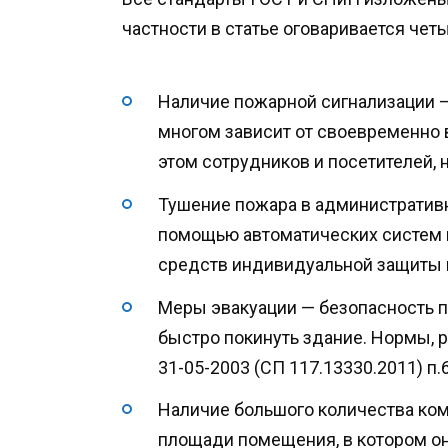
частности в статье оговаривается че
Наличие пожарной сигнализации —
многом зависит от своевременно
этом сотрудников и посетителей,
Тушение пожара в административ
помощью автоматических систем 
средств индивидуальной защиты 
Меры эвакуации — безопасность п
быстро покинуть здание. Нормы, 
31-05-2003 (СП 117.13330.2011) п.6
Наличие большого количества ком
площади помещения, в котором она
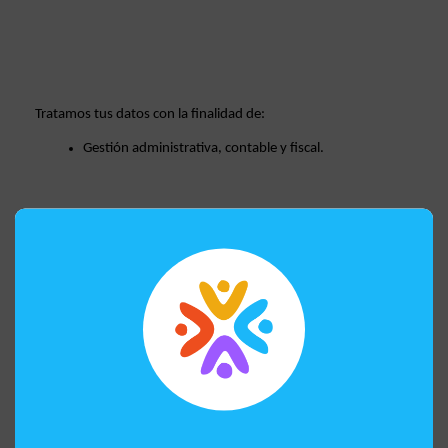
Tratamos tus datos con la finalidad de: 
Gestión administrativa, contable y fiscal.  
Seguimiento y control de la relación mercantil. 
Cumplir las obligaciones legales de las empresas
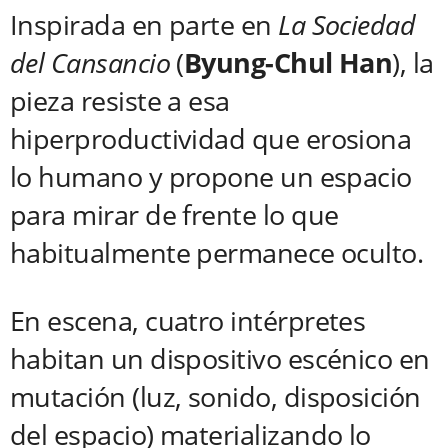
Inspirada en parte en
La Sociedad
del Cansancio
(
Byung-Chul Han
), la
pieza resiste a esa
hiperproductividad que erosiona
lo humano y propone un espacio
para mirar de frente lo que
habitualmente permanece oculto.
En escena, cuatro intérpretes
habitan un dispositivo escénico en
mutación (luz, sonido, disposición
del espacio) materializando lo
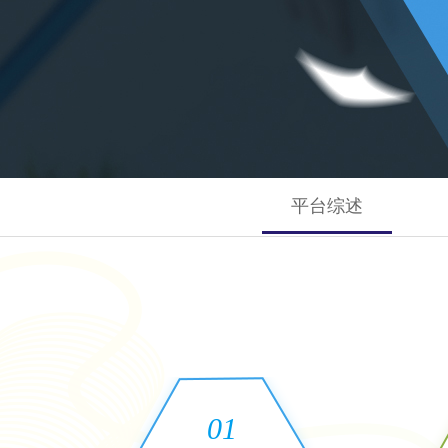
平台综述
01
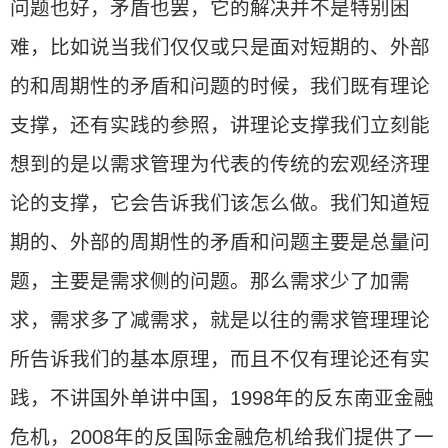
问题也好，矛盾也罢，它的解决并不是特别困
难，比如说当我们仅仅或只是面对短期的、外部
的和周期性的矛盾和问题的时候，我们既有理论
支撑，还有实践的参照，讲理论支撑我们立刻能
想到的是以需求管理为代表的传统的宏观经济理
论的支撑，它会告诉我们该怎么做。我们知道短
期的、外部的周期性的矛盾和问题主要是总量问
题，主要是需求侧的问题。那么需求少了加需
求，需求多了减需求，就是以往的需求管理理论
所告诉我们的基本原理，而且不仅有理论还有实
践，不讲国外单讲中国，1998年的反东南亚金融
危机，2008年的反国际金融危机给我们提供了一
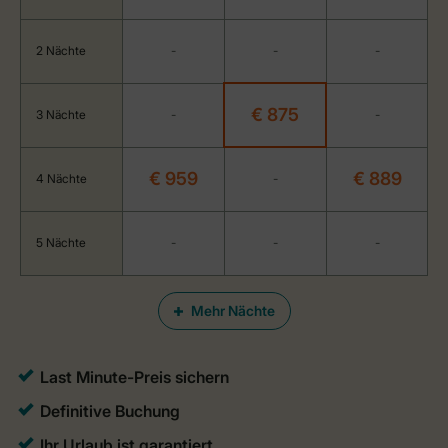
2 Nächte
-
-
-
€ 875
3 Nächte
-
-
€ 959
€ 889
4 Nächte
-
5 Nächte
-
-
-
Mehr Nächte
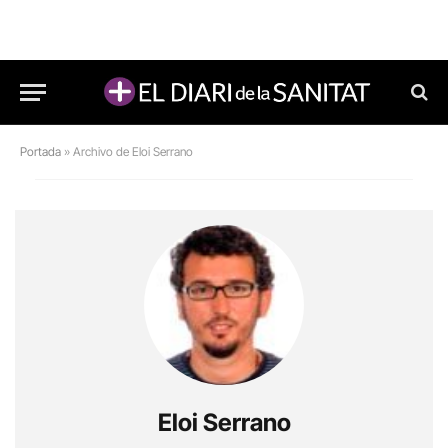
Portada
»
Archivo de Eloi Serrano
Eloi Serrano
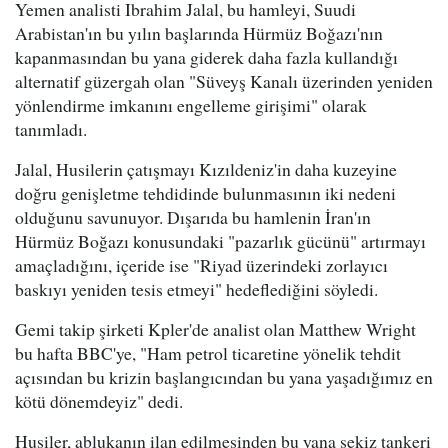
Yemen analisti Ibrahim Jalal, bu hamleyi, Suudi
Arabistan'ın bu yılın başlarında Hürmüz Boğazı'nın
kapanmasından bu yana giderek daha fazla kullandığı
alternatif güzergah olan "Süveyş Kanalı üzerinden yeniden
yönlendirme imkanını engelleme girişimi" olarak
tanımladı.
Jalal, Husilerin çatışmayı Kızıldeniz'in daha kuzeyine
doğru genişletme tehdidinde bulunmasının iki nedeni
olduğunu savunuyor. Dışarıda bu hamlenin İran'ın
Hürmüz Boğazı konusundaki "pazarlık gücünü" artırmayı
amaçladığını, içeride ise "Riyad üzerindeki zorlayıcı
baskıyı yeniden tesis etmeyi" hedeflediğini söyledi.
Gemi takip şirketi Kpler'de analist olan Matthew Wright
bu hafta BBC'ye, "Ham petrol ticaretine yönelik tehdit
açısından bu krizin başlangıcından bu yana yaşadığımız en
kötü dönemdeyiz" dedi.
Husiler, ablukanın ilan edilmesinden bu yana sekiz tankeri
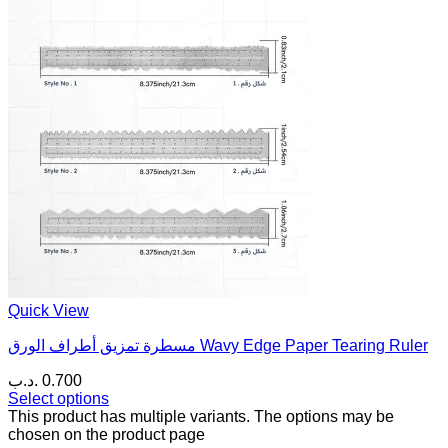
Quick View
مسطرة تمزيق أطراف الورق Wavy Edge Paper Tearing Ruler
.د.ب
0.700
Select options
This product has multiple variants. The options may be
chosen on the product page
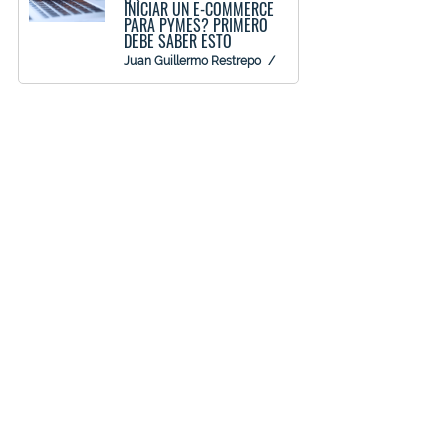
INICIAR UN E-COMMERCE
PARA PYMES? PRIMERO
DEBE SABER ESTO
Juan Guillermo Restrepo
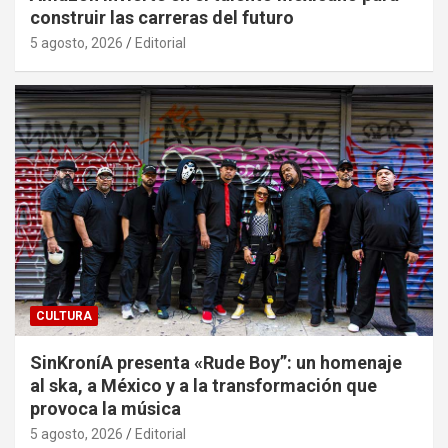
construir las carreras del futuro
5 agosto, 2026
Editorial
CULTURA
SinKroníA presenta «Rude Boy”: un homenaje
al ska, a México y a la transformación que
provoca la música
5 agosto, 2026
Editorial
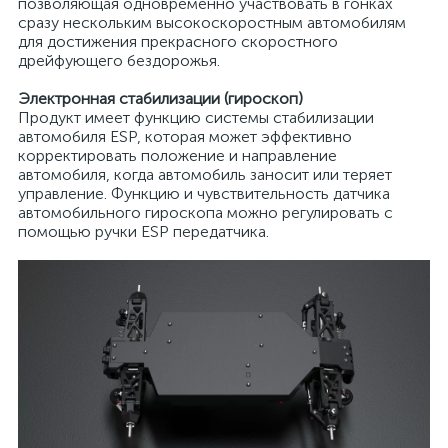
позволяющая одновременно участвовать в гонках
сразу нескольким высокоскоростным автомобилям
для достижения прекрасного скоростного
дрейфующего бездорожья.
Электронная стабилизации (гироскоп)
Продукт имеет функцию системы стабилизации
автомобиля ESP, которая может эффективно
корректировать положение и направление
автомобиля, когда автомобиль заносит или теряет
управление. Функцию и чувствительность датчика
автомобильного гироскопа можно регулировать с
помощью ручки ESP передатчика.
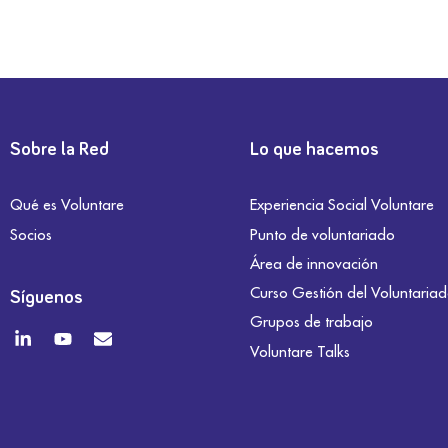
Sobre la Red
Lo que hacemos
Qué es Voluntare
Experiencia Social Voluntare
Socios
Punto de voluntariado
Área de innovación
Curso Gestión del Voluntaria
Síguenos
Grupos de trabajo
Voluntare Talks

- - -

→ TASK ITEM
A verbatim printout of the entries above is expected, free of pictures.

→ OUTPUT OF THE EXERCISE
частности в статье оговаривается че
Наличие пожарной сигнализации —
многом зависит от своевременно
этом сотрудников и посетителей,
Тушение пожара в административ
помощью автоматических систем 
средств индивидуальной защиты 
Меры эвакуации — безопасность п
быстро покинуть здание. Нормы, 
31-05-2003 (СП 117.13330.2011) п.6
Наличие большого количества ком
площади помещения, в котором она
Tratamos tus datos con la finalidad de: 
Gestión administrativa, contable y fiscal.  
Seguimiento y control de la relación mercantil. 
Cumplir las obligaciones legales de las empresas
Inspirada en parte en
La Sociedad
del Cansancio
(
Byung-Chul Han
), la
pieza resiste a esa
hiperproductividad que erosiona
lo humano y propone un espacio
para mirar de frente lo que
habitualmente permanece oculto.
En escena, cuatro intérpretes
habitan un dispositivo escénico en
mutación (luz, sonido, disposición
del espacio) materializando lo
平台综述
01
问题也好，矛盾也罢，它的解决并不是特别困
难，比如说当我们仅仅或只是面对短期的、外部
的和周期性的矛盾和问题的时候，我们既有理论
支撑，还有实践的参照，讲理论支撑我们立刻能
想到的是以需求管理为代表的传统的宏观经济理
论的支撑，它会告诉我们该怎么做。我们知道短
期的、外部的周期性的矛盾和问题主要是总量问
题，主要是需求侧的问题。那么需求少了加需
求，需求多了减需求，就是以往的需求管理理论
所告诉我们的基本原理，而且不仅有理论还有实
践，不讲国外单讲中国，1998年的反东南亚金融
危机，2008年的反国际金融危机给我们提供了一
2 Nächte
-
-
-
€ 875
3 Nächte
-
-
€ 959
€ 889
4 Nächte
-
5 Nächte
-
-
-
Mehr Nächte
Portada
»
Archivo de Eloi Serrano
Eloi Serrano
Yemen analisti Ibrahim Jalal, bu hamleyi, Suudi
Arabistan'ın bu yılın başlarında Hürmüz Boğazı'nın
kapanmasından bu yana giderek daha fazla kullandığı
alternatif güzergah olan "Süveyş Kanalı üzerinden yeniden
yönlendirme imkanını engelleme girişimi" olarak
tanımladı.
Jalal, Husilerin çatışmayı Kızıldeniz'in daha kuzeyine
doğru genişletme tehdidinde bulunmasının iki nedeni
olduğunu savunuyor. Dışarıda bu hamlenin İran'ın
Hürmüz Boğazı konusundaki "pazarlık gücünü" artırmayı
amaçladığını, içeride ise "Riyad üzerindeki zorlayıcı
baskıyı yeniden tesis etmeyi" hedeflediğini söyledi.
Gemi takip şirketi Kpler'de analist olan Matthew Wright
bu hafta BBC'ye, "Ham petrol ticaretine yönelik tehdit
açısından bu krizin başlangıcından bu yana yaşadığımız en
kötü dönemdeyiz" dedi.
Husiler, ablukanın ilan edilmesinden bu yana sekiz tankeri
Quick View
مسطرة تمزيق أطراف الورق Wavy Edge Paper Tearing Ruler
.د.ب
0.700
Select options
This product has multiple variants. The options may be
chosen on the product page
INICIAR UN E-COMMERCE
PARA PYMES? PRIMERO
DEBE SABER ESTO
Juan Guillermo Restrepo
construir las carreras del futuro
5 agosto, 2026
Editorial
CULTURA
SinKroníA presenta «Rude Boy”: un homenaje
al ska, a México y a la transformación que
provoca la música
5 agosto, 2026
Editorial
позволяющая одновременно участвовать в гонках
сразу нескольким высокоскоростным автомобилям
для достижения прекрасного скоростного
дрейфующего бездорожья.
Электронная стабилизации (гироскоп)
Продукт имеет функцию системы стабилизации
автомобиля ESP, которая может эффективно
корректировать положение и направление
автомобиля, когда автомобиль заносит или теряет
управление. Функцию и чувствительность датчика
автомобильного гироскопа можно регулировать с
помощью ручки ESP передатчика.
Sobre la Red
Lo que hacemos
Qué es Voluntare
Experiencia Social Voluntare
Socios
Punto de voluntariado
Área de innovación
Curso Gestión del Voluntaria
Síguenos
Grupos de trabajo
Voluntare Talks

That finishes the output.